**What you will do**
Rewrite only the material from the line with "The participants and th" to the line with "between barriers", putting "drone" in place of "robot" and leaving everything else as it stands.

-- Opening Marker --

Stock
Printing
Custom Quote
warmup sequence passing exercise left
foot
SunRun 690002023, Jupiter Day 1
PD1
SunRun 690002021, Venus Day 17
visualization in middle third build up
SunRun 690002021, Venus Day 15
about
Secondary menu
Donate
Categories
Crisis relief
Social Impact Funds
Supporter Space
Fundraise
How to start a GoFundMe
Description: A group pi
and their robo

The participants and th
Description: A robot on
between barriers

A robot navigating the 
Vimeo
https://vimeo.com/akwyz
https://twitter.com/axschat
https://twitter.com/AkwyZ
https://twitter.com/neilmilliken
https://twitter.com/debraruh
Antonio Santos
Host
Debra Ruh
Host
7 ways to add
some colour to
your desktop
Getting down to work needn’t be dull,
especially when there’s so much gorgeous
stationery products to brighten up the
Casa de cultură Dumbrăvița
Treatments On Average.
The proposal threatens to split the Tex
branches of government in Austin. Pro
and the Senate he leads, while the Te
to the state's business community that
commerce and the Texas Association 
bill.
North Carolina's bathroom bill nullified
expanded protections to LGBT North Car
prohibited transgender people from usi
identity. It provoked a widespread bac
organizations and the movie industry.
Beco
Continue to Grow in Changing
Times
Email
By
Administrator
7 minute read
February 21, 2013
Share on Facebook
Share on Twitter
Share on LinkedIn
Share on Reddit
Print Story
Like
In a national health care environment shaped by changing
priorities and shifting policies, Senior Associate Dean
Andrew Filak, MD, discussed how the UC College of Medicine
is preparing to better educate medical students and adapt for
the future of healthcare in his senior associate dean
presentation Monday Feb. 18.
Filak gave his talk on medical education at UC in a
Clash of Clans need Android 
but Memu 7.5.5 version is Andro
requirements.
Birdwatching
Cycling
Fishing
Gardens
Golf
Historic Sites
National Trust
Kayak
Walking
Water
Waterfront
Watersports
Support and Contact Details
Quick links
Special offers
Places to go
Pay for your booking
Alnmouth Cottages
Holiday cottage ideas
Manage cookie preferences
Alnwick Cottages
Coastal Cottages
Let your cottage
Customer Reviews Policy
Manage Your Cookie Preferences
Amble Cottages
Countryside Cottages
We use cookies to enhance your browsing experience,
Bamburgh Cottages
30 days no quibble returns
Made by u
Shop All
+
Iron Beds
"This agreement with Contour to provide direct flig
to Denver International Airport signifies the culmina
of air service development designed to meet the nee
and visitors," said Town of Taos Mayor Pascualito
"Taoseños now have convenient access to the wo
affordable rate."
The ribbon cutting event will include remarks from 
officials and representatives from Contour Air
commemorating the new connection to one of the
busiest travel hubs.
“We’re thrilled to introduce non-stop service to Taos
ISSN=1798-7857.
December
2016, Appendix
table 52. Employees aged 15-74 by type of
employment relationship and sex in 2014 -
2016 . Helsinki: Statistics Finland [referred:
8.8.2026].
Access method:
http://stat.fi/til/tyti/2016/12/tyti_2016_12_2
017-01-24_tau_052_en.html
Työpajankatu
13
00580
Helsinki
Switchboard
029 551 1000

-- Closing Marker --

**Written solution**
The participants and th
Description: A drone on
between barriers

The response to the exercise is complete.